THE PROBLEM —
Write out exactly the lines below starting at the one containing "key(super+shift+s)" and ending at the one containing "scroll(289, 285, up, 2)". Omit every picture.

MATERIAL FOR THIS TASK —
————————

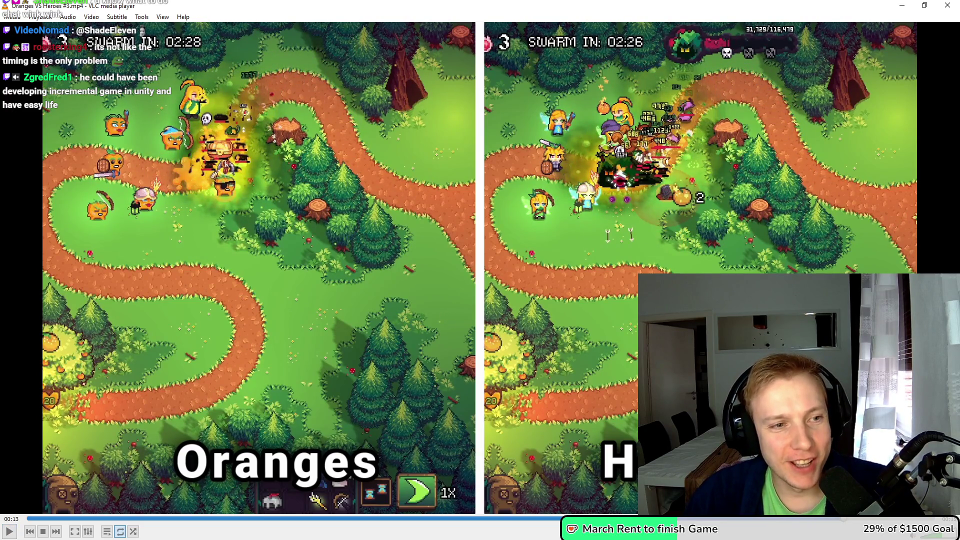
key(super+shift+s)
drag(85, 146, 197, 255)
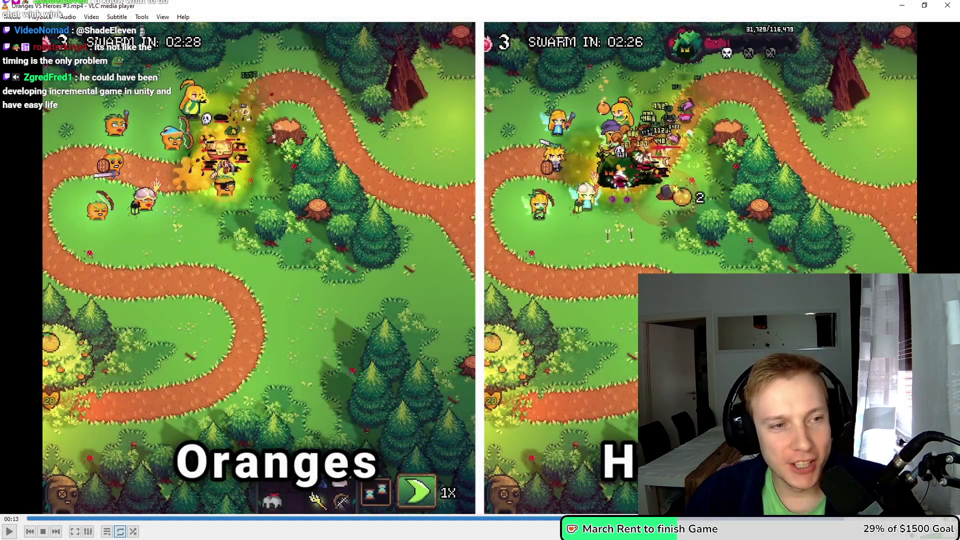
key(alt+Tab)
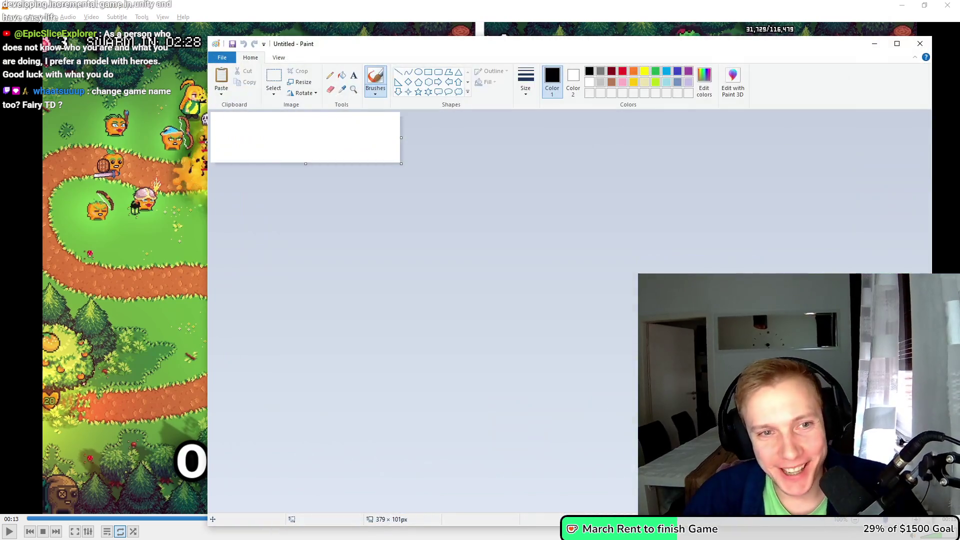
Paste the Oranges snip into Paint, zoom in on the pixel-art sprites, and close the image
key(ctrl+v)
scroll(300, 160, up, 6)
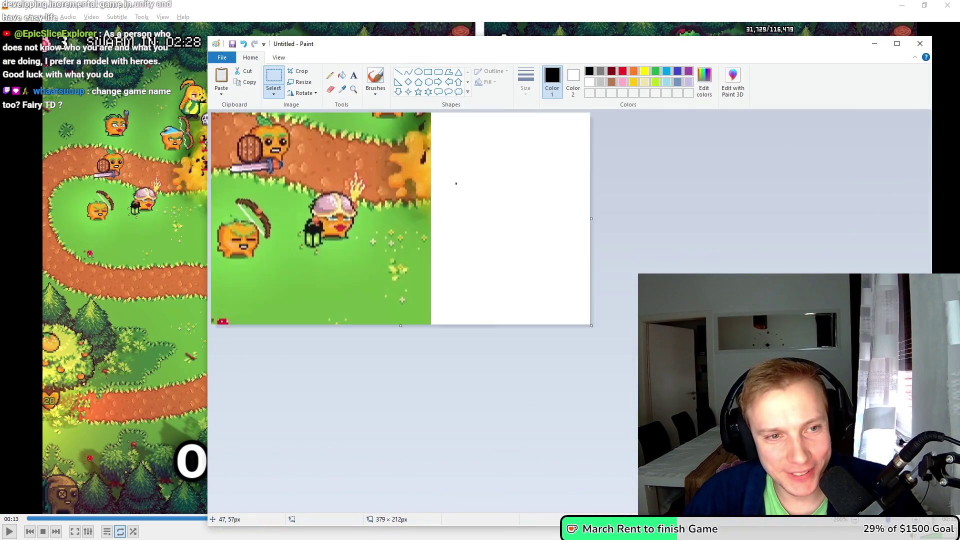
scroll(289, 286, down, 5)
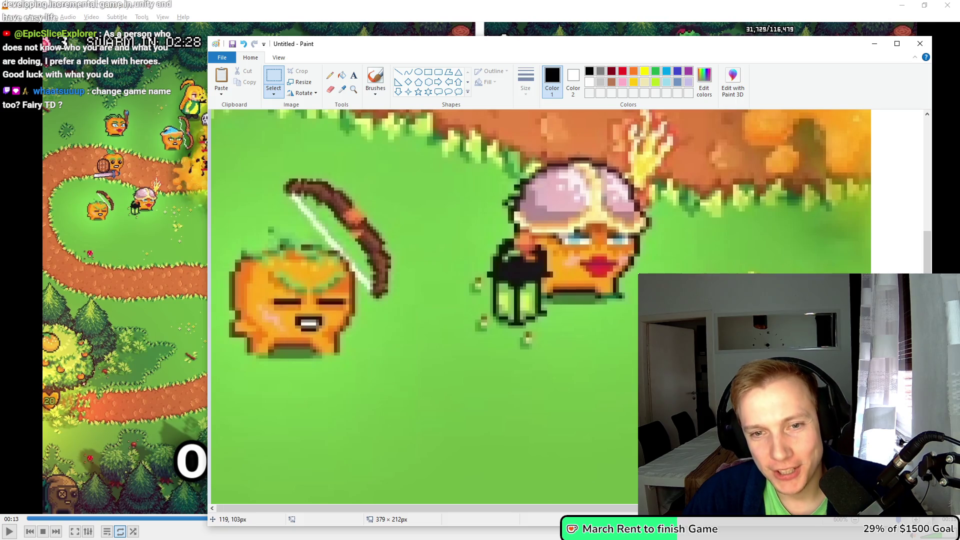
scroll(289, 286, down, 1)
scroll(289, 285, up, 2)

————————

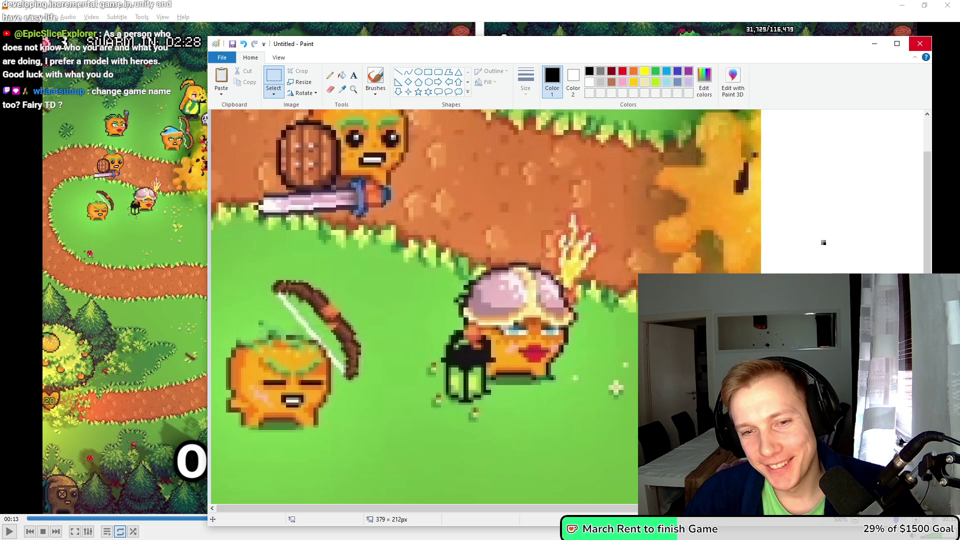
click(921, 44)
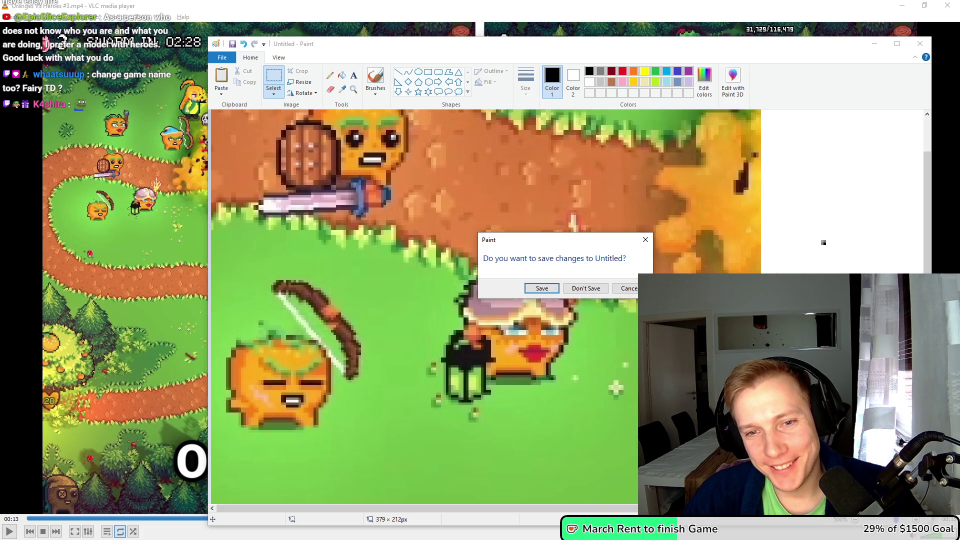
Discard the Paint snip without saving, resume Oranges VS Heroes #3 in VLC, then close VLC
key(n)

————————

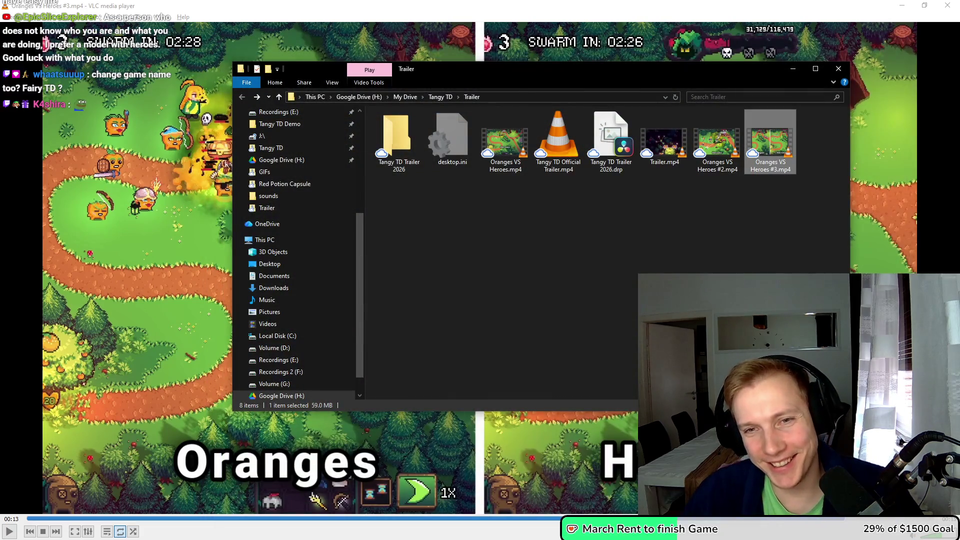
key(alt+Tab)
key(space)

————————

ANSWER BOX —
key(super+shift+s)
drag(85, 146, 197, 255)
key(alt+Tab)
Paste the Oranges snip into Paint, zoom in on the pixel-art sprites, and close the image
key(ctrl+v)
scroll(300, 160, up, 6)
scroll(289, 286, down, 5)
scroll(289, 286, down, 1)
scroll(289, 285, up, 2)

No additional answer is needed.